De manera predominante, la voz a que nos referimos, se relaciona con la afición, bastante extendida últimamente, de elaborar y consumir productos que se pretenden de ecológicos (¿es que los demás no lo son?), con la pretensión de que en ellos no interviene la pecaminosa mano del hombre: nada de abonos artificiales que se consideran nocivos, ni plaguicidas que pudieran ser tóxicos, ni de biotecnologías buscando organismo genéticamente modificados (transgénicos, para entendernos), porque no se sabe qué consecuencias tendrán a pesar de estar homologados por institutos científicos.

Ciertamente, se lo digo a los lectores de «Planeta Tierra», no soy ningún entusiasta de la biocultura, aunque la respeto.
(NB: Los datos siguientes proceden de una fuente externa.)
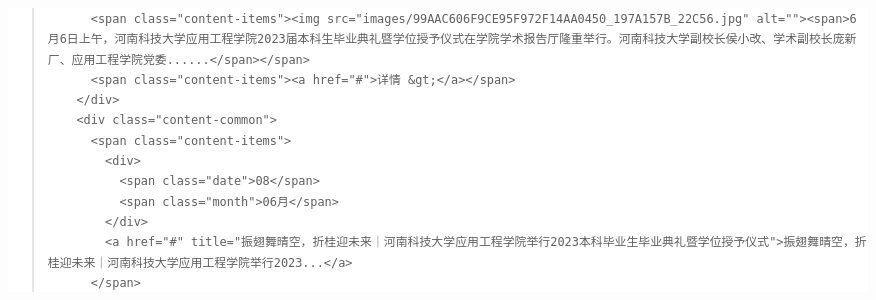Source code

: > 	        <span class="content-items"><img src="images/99AAC606F9CE95F972F14AA0450_197A157B_22C56.jpg" alt=""><span>6月6日上午，河南科技大学应用工程学院2023届本科生毕业典礼暨学位授予仪式在学院学术报告厅隆重举行。河南科技大学副校长侯小改、学术副校长庞新厂、应用工程学院党委......</span></span>
> 	        <span class="content-items"><a href="#">详情 &gt;</a></span>
> 	      </div>
> 	      <div class="content-common">
> 	        <span class="content-items">
> 	          <div>
> 	            <span class="date">08</span>
> 	            <span class="month">06月</span>
> 	          </div>
> 	          <a href="#" title="振翅舞晴空，折桂迎未来｜河南科技大学应用工程学院举行2023本科毕业生毕业典礼暨学位授予仪式">振翅舞晴空，折桂迎未来｜河南科技大学应用工程学院举行2023...</a>
> 	        </span>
Pero no me parece lo más correcto que algunos biocultores lancen invectivas a los productos de elaboración masiva; que en la mayoría de los casos son de buena calidad, precio más bajo, y con garantías de salubridad.
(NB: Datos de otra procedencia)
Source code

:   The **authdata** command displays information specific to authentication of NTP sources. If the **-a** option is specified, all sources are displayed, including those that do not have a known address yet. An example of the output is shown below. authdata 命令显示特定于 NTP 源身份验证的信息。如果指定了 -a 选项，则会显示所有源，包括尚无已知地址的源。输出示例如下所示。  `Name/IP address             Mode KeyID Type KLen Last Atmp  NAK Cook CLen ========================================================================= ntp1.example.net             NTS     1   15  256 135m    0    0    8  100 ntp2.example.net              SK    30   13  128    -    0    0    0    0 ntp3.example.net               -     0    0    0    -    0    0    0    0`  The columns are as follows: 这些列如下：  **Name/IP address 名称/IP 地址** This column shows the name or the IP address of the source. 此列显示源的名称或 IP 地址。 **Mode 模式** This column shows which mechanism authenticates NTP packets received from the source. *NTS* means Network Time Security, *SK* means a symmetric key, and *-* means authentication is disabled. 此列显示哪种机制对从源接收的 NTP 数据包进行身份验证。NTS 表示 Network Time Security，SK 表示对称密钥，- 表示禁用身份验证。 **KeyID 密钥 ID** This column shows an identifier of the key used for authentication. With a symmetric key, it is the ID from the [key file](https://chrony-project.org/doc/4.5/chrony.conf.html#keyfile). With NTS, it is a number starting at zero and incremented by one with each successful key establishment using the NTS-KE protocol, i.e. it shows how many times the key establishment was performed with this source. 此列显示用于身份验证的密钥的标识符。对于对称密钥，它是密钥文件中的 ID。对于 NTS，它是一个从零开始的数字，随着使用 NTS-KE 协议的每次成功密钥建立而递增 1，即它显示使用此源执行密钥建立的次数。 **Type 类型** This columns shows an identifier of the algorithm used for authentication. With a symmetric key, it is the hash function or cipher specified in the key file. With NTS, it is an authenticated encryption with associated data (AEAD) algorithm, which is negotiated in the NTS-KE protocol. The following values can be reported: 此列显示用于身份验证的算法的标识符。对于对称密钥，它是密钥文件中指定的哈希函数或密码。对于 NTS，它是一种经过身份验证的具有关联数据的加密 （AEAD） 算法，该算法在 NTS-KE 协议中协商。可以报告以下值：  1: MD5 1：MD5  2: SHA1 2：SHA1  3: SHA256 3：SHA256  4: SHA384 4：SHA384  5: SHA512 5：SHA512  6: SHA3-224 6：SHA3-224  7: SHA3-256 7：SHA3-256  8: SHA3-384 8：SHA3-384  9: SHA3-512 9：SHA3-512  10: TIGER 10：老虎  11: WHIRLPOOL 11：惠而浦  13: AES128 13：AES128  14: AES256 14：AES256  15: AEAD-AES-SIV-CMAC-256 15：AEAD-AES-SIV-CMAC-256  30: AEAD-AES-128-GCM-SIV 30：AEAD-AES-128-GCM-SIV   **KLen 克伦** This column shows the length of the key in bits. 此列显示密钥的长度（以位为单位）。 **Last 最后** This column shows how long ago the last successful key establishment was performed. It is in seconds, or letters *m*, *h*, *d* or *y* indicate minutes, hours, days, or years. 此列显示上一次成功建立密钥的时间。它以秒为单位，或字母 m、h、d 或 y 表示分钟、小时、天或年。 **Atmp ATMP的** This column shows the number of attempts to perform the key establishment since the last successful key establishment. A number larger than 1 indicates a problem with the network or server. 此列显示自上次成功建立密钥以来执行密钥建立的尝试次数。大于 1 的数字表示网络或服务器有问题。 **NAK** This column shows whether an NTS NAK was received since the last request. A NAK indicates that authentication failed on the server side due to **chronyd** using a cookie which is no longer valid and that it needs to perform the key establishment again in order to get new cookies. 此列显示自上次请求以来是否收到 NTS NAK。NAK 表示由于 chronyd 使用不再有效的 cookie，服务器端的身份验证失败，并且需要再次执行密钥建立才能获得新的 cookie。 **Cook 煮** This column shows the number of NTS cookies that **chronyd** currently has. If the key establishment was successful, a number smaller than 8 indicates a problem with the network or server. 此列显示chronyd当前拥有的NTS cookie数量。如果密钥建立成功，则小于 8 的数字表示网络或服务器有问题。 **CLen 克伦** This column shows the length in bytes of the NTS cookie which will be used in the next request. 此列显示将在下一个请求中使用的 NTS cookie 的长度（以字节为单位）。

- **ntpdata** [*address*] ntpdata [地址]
Si se le preguntara a Borlaug -el Premio Nobel de la Paz que planteó la Revolución Verde- su opinión sobre las nuevas tendencias bioculturales, quizá habría contestado con observaciones similares a las que hemos hecho. Y es que en realidad, volver a los productos pretendidamente sanos y que nos van a hacer vivir muchos años más (lo que es harto dudoso), resulta algo así como retornar a los sastres tradicionales; olvidándonos que existen Zara y Emidio Tucci, por citar sólo dos marcas de lo más hispánicas.